= Minä Peräsmies =

1998 Finnish CD-ROM

Minä Peräsmies is a 1998 Finnish PC-ROM for Windows that consists of comics, games and other content based on the superhero character of Peräsmies who is able to fly by farting "with the power of a thousand hurricanes". The ROM was created by a team at the media company Mediakeisari Oy including Timo Kokkila (the artist), Petri Tuomola and Reima Mäkinen and published and sold by Plan1 Oy. The character became known from the Finnish comic and humor magazine Pahkasika and strips were released from 1983 to 2000.

==Content==
The ROM includes eight comics, five games (one of which is a printable board game), the Food Circle of Peräsmies and the Museum Center Fiasco (a multimedia Fart Museum and a collection of images).
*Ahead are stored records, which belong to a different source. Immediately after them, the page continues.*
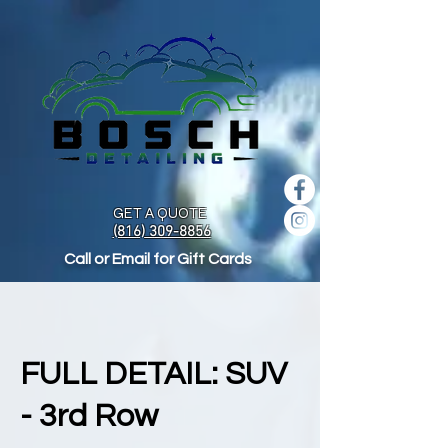
GET A QUOTE
(816) 309-8856
Call or Email for Gift Cards
FULL DETAIL: SUV
- 3rd Row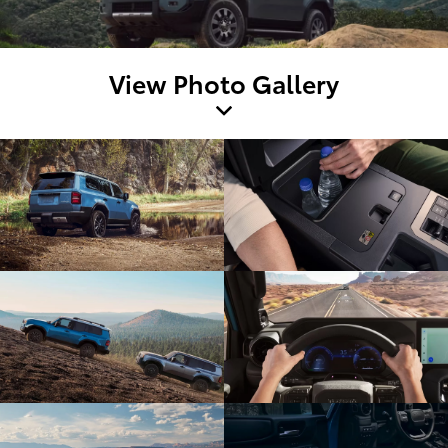
View Photo Gallery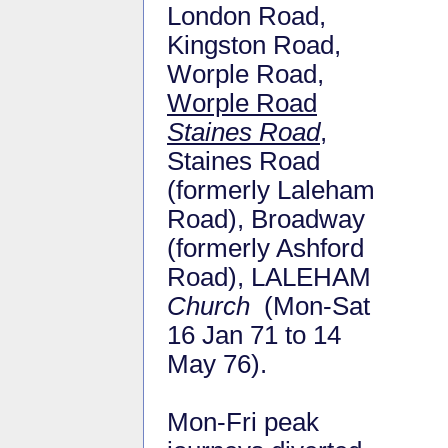
London Road,
Kingston Road,
Worple Road,
Worple Road
Staines Road
,
Staines Road
(formerly Laleham
Road), Broadway
(formerly Ashford
Road), LALEHAM
Church
(Mon-Sat
16 Jan 71 to 14
May 76).
Mon-Fri peak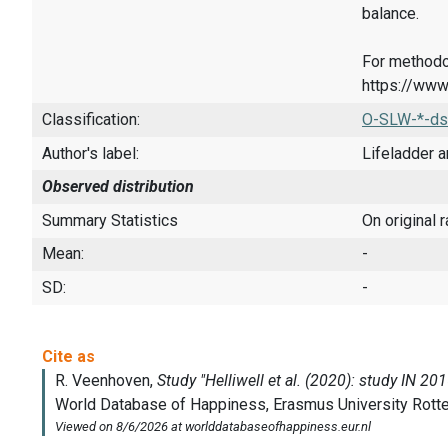
balance.
For methodo
https://www
Classification:
O-SLW-*-ds
Author's label:
Lifeladder a
Observed distribution
Summary Statistics
On original 
Mean:
-
SD:
-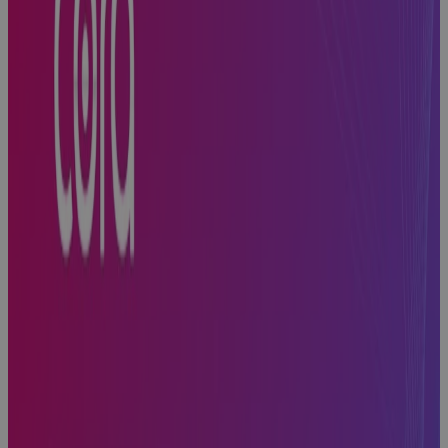
Built for
Scale, Slowed
by Sprawl:
The Execution
Problem
Every High-
Growth A&D
Company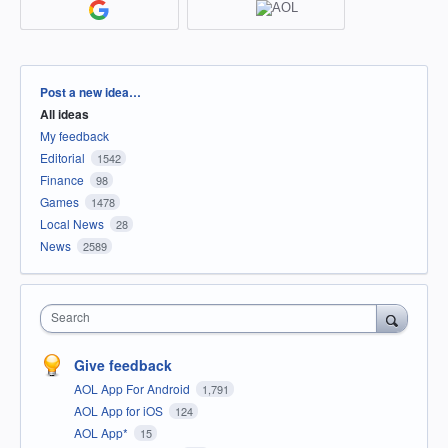
Categories
Post a new idea…
All ideas
My feedback
Editorial
1542
Finance
98
Games
1478
Local News
28
News
2589
Search
Give feedback
AOL App For Android
1,791
AOL App for iOS
124
AOL App*
15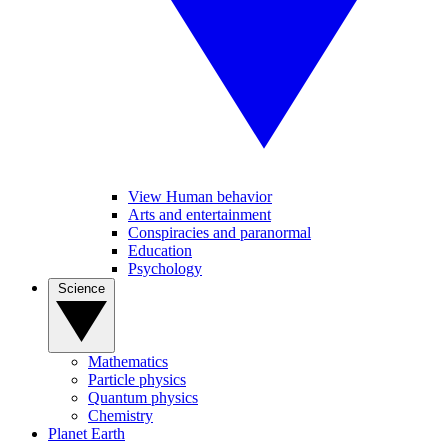
View Human behavior
Arts and entertainment
Conspiracies and paranormal
Education
Psychology
Science
Mathematics
Particle physics
Quantum physics
Chemistry
Planet Earth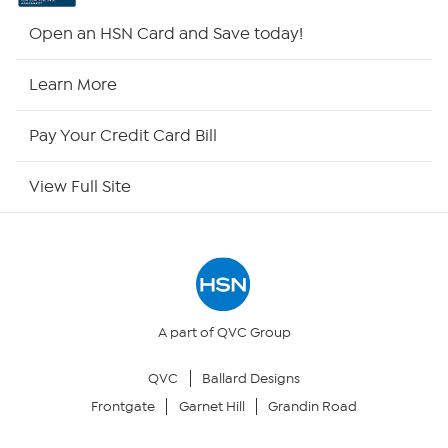
HSN2
Open an HSN Card and Save today!
HSN Now
Learn More
HSN Outlet
Pay Your Credit Card Bill
Site Index
View Full Site
Our Policies
Returns & Exchanges
Privacy Policy
A part of QVC Group
QVC
Ballard Designs
Your Privacy Choices
Frontgate
Garnet Hill
Grandin Road
Security Policy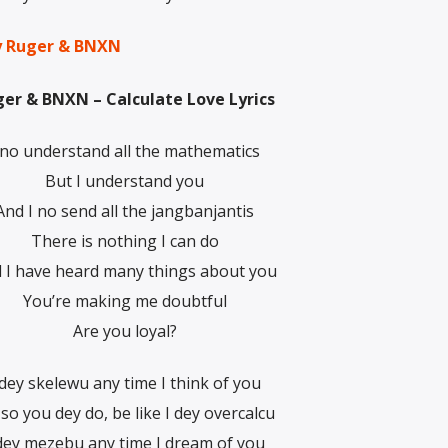
by Ruger & BNXN
er & BNXN – Calculate Love Lyrics
 no understand all the mathematics
But I understand you
And I no send all the jangbanjantis
There is nothing I can do
 I have heard many things about you
You’re making me doubtful
Are you loyal?
 dey skelewu any time I think of you
so you dey do, be like I dey overcalcu
 dey mezebu any time I dream of you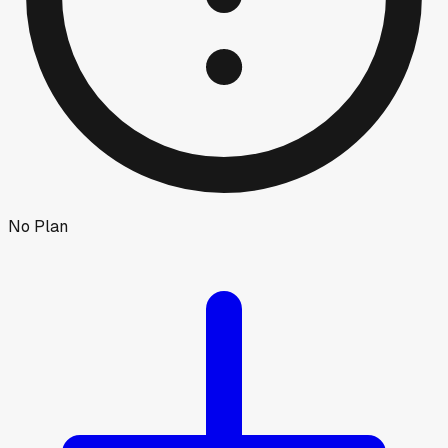
No Plan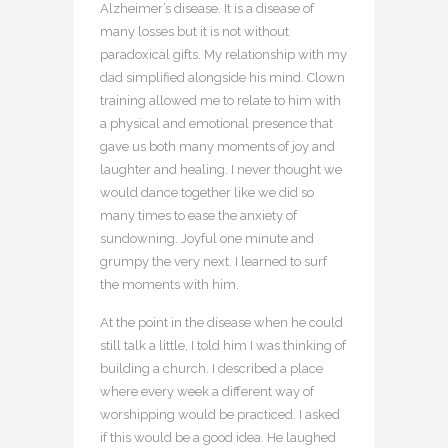
Alzheimer’s disease. It is a disease of
many losses but it is not without
paradoxical gifts. My relationship with my
dad simplified alongside his mind. Clown
training allowed me to relate to him with
a physical and emotional presence that
gave us both many moments of joy and
laughter and healing. I never thought we
would dance together like we did so
many times to ease the anxiety of
sundowning. Joyful one minute and
grumpy the very next. I learned to surf
the moments with him.
At the point in the disease when he could
still talk a little, I told him I was thinking of
building a church. I described a place
where every week a different way of
worshipping would be practiced. I asked
if this would be a good idea. He laughed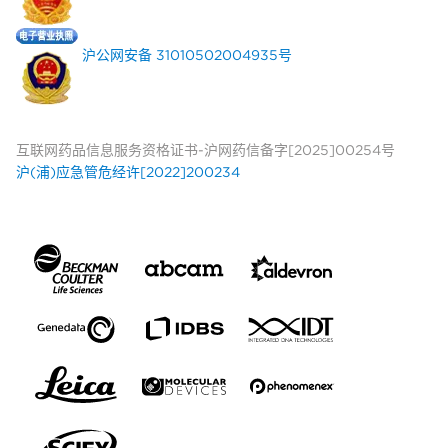
沪公网安备 31010502004935号
互联网药品信息服务资格证书-沪网药信备字[2025]00254号
沪(浦)应急管危经许[2022]200234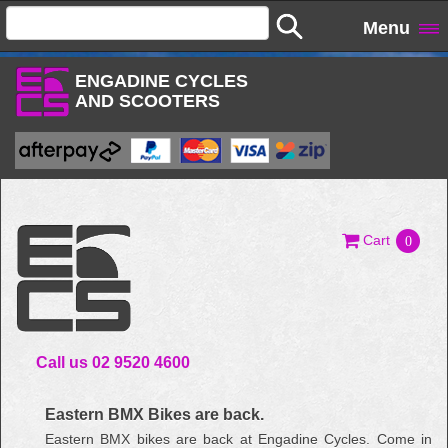
Menu
ENGADINE CYCLES
AND SCOOTERS
Cart
0
Call us 02 9520 4600
Eastern BMX Bikes are back.
Eastern BMX bikes are back at Engadine Cycles. Come in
The packaging also contains comic strips and other "stuff".

==Reception==
The ROM did not receive a mixed reception. Most of the published reviews conclude that it is essentially worth a single quick viewing with some decent artwork and momentarily interesting technical work including the wide array of fart sounds.

==Making-of documentary==
A making-of has been released on YouTube in two parts. The documentary Näin tehtiin Minä Peräsmies consists of interviews and archive footage from the time of the ROM's making and was made by Reima Mäkinen.